The figure on the lower right, perhaps another woman, was ancient and despairing.  She may have lost her capacity for joy, but somehow she did not seem to have lost her mind.   Under the circumstances one must view this as an achievement.

The photographer took their picture — and now I will tell you what was before them, at their feet.

There, Semyon, were the bones of human beings strewn around like the remains of pigs after a feast.  In the middle of the pile of bones was half of a human carcass:  the legs and buttocks of some man or woman, frozen so that the knees were bent and the feet still raised high off the ground.

In other words, Semyon, these people had become cannibals to survive.

This is what the photographer had wanted to capture to teach us all a lesson.

The young man with his long coat and his stupid contempt was writing some bureaucratized description of the scene.   It was to become an example for the Bolsheviks.

A cameo.

Something like a greeting card with the caption “Horrors of the Old Regime.”

But it was not caused by the Old Regime.  It was a product of the new one.

The photographer took not just one picture, but several.

Then everyone was marched away and shot.

The only survivors of the village were now ten years old or under, and they were left to live, or more likely to die slowly, on their own.

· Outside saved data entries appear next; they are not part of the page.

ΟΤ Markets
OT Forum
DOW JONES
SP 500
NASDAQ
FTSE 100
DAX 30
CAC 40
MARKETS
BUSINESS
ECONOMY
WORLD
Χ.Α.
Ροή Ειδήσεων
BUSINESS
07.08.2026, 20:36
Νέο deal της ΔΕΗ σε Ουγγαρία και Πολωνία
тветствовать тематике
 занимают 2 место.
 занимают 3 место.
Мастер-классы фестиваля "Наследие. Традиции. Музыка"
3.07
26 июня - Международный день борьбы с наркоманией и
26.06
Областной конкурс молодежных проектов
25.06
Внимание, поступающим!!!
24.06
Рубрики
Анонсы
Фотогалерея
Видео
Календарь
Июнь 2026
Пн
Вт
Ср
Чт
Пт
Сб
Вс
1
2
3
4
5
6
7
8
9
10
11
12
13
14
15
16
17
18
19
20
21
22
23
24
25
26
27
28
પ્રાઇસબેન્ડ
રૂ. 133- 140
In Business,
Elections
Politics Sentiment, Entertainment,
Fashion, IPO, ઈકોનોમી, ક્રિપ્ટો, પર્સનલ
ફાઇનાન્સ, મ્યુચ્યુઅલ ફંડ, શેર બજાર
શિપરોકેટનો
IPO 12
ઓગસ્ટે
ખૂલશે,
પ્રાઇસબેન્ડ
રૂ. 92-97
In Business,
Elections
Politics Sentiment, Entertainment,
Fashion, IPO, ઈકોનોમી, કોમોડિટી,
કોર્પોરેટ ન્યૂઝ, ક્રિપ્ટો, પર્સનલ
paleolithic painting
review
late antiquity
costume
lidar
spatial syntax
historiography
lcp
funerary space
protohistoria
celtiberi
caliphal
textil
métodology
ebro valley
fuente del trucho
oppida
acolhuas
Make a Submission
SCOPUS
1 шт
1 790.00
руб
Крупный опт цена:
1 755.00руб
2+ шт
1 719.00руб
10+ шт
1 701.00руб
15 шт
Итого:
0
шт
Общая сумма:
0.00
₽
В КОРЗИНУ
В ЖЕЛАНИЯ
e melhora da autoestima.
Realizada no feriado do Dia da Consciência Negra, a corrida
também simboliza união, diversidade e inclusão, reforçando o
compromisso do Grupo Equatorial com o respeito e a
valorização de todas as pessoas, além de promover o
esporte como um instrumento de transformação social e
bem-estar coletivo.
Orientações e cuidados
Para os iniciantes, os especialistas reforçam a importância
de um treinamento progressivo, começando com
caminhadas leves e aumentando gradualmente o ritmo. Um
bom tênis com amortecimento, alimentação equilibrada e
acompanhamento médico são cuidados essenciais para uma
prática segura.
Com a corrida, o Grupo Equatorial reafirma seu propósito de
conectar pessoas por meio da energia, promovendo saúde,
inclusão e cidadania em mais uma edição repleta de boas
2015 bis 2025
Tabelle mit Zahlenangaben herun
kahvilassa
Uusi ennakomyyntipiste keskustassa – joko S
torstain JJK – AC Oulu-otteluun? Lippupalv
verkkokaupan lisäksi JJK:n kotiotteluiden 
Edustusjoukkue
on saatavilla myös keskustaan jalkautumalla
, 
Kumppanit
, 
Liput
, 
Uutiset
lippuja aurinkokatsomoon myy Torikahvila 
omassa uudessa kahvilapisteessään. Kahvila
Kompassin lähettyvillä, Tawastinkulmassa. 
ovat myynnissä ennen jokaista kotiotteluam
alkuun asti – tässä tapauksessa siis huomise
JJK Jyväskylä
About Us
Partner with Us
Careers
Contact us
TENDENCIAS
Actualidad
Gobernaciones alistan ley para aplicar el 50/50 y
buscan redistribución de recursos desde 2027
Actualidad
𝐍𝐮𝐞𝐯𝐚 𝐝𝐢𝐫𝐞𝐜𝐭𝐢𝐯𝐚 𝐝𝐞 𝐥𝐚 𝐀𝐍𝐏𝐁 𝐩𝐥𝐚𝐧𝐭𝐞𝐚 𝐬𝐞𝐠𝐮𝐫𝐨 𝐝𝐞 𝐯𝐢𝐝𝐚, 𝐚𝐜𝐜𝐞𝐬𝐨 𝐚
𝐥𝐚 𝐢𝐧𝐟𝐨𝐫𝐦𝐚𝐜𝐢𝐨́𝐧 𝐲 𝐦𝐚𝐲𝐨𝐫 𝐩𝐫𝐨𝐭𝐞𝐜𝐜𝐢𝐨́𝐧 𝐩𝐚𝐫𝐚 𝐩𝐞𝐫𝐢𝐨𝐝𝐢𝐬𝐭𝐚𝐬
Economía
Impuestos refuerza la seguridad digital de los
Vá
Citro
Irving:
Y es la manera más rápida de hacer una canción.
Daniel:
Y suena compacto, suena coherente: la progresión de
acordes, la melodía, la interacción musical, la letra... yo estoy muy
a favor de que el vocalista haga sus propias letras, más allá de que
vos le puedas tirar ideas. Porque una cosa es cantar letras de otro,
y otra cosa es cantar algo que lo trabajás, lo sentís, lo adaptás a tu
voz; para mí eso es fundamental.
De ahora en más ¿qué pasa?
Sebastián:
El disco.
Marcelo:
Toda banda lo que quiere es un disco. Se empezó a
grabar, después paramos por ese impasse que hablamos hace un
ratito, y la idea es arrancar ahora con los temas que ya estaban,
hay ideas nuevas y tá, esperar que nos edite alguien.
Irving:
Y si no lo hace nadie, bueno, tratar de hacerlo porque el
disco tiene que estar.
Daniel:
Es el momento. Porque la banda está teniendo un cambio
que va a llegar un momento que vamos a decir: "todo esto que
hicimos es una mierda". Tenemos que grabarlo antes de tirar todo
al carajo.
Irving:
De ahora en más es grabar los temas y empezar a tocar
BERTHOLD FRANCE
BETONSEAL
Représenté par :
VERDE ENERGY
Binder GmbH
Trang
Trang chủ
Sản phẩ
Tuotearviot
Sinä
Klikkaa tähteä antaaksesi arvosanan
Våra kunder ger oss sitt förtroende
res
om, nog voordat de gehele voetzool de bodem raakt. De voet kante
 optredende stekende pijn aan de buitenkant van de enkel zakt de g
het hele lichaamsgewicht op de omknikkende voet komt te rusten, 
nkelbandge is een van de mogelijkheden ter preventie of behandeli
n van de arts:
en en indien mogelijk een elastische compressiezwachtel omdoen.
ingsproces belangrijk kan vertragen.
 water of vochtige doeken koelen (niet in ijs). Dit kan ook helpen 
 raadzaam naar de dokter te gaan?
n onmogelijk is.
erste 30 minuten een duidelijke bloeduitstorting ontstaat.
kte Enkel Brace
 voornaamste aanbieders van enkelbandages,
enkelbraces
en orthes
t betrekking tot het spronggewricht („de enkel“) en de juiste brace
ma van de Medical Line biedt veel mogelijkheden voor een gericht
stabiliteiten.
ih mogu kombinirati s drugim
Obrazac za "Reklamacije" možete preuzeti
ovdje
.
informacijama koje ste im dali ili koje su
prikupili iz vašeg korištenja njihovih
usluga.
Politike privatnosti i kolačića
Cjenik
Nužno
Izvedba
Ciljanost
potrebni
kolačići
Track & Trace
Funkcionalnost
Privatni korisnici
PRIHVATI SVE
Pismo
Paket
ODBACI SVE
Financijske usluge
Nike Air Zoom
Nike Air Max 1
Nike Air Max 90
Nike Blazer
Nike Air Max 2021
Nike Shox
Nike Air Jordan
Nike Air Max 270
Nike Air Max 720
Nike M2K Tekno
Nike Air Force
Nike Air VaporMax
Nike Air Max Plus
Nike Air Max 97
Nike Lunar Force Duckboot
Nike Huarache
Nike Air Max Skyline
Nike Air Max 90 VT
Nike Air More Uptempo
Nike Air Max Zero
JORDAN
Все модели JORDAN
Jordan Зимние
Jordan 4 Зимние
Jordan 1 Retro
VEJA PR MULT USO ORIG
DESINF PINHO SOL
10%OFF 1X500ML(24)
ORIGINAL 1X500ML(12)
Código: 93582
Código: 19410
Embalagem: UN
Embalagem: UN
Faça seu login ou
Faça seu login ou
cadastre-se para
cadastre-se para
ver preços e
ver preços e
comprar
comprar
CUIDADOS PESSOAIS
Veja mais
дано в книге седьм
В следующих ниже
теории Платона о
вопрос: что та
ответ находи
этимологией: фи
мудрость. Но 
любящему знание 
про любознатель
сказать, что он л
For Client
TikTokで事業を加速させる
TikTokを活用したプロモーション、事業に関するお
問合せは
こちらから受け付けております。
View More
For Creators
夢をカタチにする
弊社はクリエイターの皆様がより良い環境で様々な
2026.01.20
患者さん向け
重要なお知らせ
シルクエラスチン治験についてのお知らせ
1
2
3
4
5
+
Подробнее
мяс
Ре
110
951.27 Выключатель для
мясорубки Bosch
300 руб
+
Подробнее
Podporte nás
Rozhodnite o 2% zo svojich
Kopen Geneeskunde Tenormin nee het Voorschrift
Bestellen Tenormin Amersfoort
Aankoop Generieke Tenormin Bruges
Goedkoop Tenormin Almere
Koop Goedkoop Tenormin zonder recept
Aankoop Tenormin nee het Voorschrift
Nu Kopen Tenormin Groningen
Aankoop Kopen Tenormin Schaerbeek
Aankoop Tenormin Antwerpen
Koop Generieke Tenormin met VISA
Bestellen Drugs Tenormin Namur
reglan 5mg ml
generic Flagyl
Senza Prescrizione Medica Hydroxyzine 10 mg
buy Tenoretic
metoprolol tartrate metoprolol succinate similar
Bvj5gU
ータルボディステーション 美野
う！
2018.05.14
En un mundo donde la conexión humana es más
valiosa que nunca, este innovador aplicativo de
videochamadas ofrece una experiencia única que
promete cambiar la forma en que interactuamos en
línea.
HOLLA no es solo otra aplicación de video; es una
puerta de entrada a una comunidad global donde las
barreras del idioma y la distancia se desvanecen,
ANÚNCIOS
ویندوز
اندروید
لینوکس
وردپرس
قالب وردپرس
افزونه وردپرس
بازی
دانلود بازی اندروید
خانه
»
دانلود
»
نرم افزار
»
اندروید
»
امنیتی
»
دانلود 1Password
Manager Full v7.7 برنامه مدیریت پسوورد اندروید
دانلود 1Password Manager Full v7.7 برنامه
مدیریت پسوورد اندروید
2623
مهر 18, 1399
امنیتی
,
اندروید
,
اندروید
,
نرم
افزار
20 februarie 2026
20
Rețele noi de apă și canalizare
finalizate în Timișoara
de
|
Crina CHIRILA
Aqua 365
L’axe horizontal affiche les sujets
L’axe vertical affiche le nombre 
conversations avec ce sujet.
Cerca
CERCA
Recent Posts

I went towards them to try to help them, but they ran away from me in fear.

To this day, Semyon, I wonder how I might have saved them.

*

            Two days after I saw this I became convulsed with fever.

From then on I remember very little.  Somewhere I dropped my gun.

I walked towards what was obviously some regional city.   Dimly I remember deciphering the name — PETROZAVODSK.

Do you know the place, Semyon?   It is full of large boxy houses and office buildings that look like warehouses.  But there are also some old timber houses that are more charming.

I entered the city prepared to die.

I, too, expected to be executed.   It no longer seemed like such a bad thing.

In my fever, Petrozavodsk began to swirl.  It seemed to belong to a medieval scene in which everyone in the village was about to engage in a holiday dance.  I remember this commotion of people and buildings.

And then I remembered nothing except darkness.

After nights of hellish but forgotten dreams, this darkness yielded to the soft, gray eyes of a nurse.

“I am Sophie Pishkov,” they whispered to me.   “You have been very sick.  But you will get well now.”